I have a single stem that hasn't been affected by this- it's floating.

Water:
PH - 7.4-.6(Hard water, don't remember the numbers for it.)
Ammonia - .25
Nitrite - 0
Nitrate - 5

If anyone has any idea of what has caused this- thank you in advance! ^.^


----------



## chips2041 (Jul 24, 2014)

Check the light. Myrio might not be getting enough light or maybe Myrio needs a trim. 
Lights also tend to lose strength over time....minor changes our eyes aren't always able to notice. Try changing the light(s) as well.
If Myrio isn't new to the tank, it's probably the light. Hope that helps.


----------



## Kaffrin (Apr 1, 2014)

I'm using a single 23watt 6500k bulb that is only a few months old. The rest of the plants are doing fine, but maybe it's just not enough! I do have another 23 watt bulb.. but that will be overkill to add, lol.

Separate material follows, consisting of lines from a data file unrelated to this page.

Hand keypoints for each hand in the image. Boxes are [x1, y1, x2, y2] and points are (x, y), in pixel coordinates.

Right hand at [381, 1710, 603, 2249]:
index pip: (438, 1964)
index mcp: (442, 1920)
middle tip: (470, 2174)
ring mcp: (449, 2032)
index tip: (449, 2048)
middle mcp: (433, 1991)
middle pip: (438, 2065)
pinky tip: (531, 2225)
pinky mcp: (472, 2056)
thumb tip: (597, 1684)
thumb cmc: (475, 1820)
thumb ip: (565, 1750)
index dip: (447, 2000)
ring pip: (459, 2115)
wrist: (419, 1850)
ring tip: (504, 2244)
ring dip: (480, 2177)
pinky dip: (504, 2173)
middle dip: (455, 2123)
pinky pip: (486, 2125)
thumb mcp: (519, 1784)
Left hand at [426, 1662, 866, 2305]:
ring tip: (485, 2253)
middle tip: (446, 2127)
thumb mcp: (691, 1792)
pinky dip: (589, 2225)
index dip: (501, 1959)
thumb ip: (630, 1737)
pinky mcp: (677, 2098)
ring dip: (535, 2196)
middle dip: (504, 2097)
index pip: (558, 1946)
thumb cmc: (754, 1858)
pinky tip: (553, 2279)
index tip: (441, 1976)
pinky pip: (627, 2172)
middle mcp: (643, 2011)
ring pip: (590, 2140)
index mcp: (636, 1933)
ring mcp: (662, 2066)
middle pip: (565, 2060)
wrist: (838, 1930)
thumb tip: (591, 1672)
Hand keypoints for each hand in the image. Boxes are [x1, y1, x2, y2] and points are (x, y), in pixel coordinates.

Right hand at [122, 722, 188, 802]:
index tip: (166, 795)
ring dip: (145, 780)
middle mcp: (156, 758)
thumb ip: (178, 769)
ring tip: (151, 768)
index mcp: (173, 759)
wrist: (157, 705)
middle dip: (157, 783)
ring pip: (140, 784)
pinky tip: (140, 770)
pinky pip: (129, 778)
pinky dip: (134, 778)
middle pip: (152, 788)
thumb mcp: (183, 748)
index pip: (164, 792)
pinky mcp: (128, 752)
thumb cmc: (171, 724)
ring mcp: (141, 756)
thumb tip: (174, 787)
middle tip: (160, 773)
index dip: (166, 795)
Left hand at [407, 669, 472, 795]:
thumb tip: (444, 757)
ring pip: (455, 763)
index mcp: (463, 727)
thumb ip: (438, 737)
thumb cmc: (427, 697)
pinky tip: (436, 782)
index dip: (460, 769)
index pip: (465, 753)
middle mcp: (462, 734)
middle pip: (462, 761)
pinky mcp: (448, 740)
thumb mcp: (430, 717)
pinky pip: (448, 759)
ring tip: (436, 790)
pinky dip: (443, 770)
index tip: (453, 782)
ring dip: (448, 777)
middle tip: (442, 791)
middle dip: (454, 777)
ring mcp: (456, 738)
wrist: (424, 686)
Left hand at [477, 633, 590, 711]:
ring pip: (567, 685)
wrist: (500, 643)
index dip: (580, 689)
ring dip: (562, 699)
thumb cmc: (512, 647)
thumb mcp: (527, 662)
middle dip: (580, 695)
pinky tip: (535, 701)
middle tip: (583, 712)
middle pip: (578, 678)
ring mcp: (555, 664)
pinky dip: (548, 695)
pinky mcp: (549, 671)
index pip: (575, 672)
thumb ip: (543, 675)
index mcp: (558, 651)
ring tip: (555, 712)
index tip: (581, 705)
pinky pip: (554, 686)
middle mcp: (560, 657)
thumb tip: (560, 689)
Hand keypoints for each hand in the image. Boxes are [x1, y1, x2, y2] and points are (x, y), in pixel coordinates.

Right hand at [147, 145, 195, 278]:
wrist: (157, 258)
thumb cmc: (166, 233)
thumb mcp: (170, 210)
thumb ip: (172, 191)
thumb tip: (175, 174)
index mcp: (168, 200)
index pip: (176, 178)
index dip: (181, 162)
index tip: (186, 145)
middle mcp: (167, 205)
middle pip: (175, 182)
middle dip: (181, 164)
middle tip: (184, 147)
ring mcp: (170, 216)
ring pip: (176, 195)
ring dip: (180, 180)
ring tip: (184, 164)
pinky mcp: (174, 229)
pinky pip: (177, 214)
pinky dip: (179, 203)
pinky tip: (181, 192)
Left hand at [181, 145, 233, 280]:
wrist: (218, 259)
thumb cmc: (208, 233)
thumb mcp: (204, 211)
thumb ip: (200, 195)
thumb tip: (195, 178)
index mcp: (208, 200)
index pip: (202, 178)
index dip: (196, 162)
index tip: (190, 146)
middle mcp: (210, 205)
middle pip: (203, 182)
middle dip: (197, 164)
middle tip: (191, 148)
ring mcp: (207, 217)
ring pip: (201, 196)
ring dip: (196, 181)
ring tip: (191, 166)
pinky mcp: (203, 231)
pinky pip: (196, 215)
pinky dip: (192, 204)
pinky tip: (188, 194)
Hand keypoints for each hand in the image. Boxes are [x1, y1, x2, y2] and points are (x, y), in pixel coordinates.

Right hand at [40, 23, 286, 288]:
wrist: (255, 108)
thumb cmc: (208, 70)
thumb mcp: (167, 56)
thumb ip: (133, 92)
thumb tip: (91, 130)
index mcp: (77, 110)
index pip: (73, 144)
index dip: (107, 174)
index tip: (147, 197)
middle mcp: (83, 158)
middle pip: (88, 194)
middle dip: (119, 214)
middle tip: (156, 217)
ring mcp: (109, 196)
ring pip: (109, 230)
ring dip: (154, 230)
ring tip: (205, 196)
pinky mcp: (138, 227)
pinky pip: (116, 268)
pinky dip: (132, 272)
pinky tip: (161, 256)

The melt started from the bottom up- sorry for not mentioning this earlier!


----------



## chips2041 (Jul 24, 2014)

Sounds like light. Try moving some of the floating plants to ensure that the light isnt being blocked.
Most lights are recommended to be replaced every 6 months...so the light bulb itself should still be ok.
Nitrates can be 20 or lower, but with plants 10 should be the average. They need plenty of food to eat.
If you are using soil, do you do fertilizer readings? 
Myrio requires moderate-high light with everything I can find on it. (5000-7000k -- 2-3 watts per gallon depending on the efficiency of the light -- CFL's and LED's obviously take less power then others). So no shade for this one.


----------



## Islandgaliam (Jan 27, 2014)

Do you use fert's?


----------



## Kaffrin (Apr 1, 2014)

I am not sure what you mean about the fert readings (I do use soil). I use these ferts: Root tabs and dose flourish comprehensive 2x a week. I will try to bump up the light a bit and keep the area free of shade.


----------



## rpadgett37 (Jan 1, 2014)

What type of soil and what root tabs are you using? Are the roots of the plant black?


----------



## Kaffrin (Apr 1, 2014)

Osmocote+ DIY tabs and organic top soil. Roots are white.


----------



## rpadgett37 (Jan 1, 2014)

That's good the roots aren't black. Helps narrow it down a little. 

I think the lighting is fine. When the plant turns pale or white, it is an indicator it isn't getting enough Fe or trace. The trace is covered, but if you have nothing blended with the soil (like red clay), it may be deficient in Fe. The Osmocote + does not put iron in the soil.


----------



## Kaffrin (Apr 1, 2014)

I did dose flourish comp a few days ago. The only other funky thing that may have entered the water was a rock I placed in there. It was a solid white rock that seemed to flake white bits, so I took it out. But the Myrio had already begun melting before the rock was placed into the tank.


----------



## rpadgett37 (Jan 1, 2014)

I edited my post after you read it. Sorry about that.

It was probably coincidence regarding the rock. I don't think that had anything to do with it.


----------



## chips2041 (Jul 24, 2014)

Do you do Carbonate Hardness and General Hardness readings?
Do you check nitrogen, phosphorus(careful with this one) and Potassium?
When was the last time you did a water change?
Water temp look good?


----------



## Kaffrin (Apr 1, 2014)

The tank is cycled (10g) so I do w/c once a week 30% - 5 Days ago was the most recent w/c
Temp fluctuates without a heater (Removed during the start of summer): 78-82
I don't have readily available ways to test the rest :/


----------



## chips2041 (Jul 24, 2014)

I think rpadgett mentioned it. It could be iron. There are some root tabs that will add iron to the soil. I think api makes some.


----------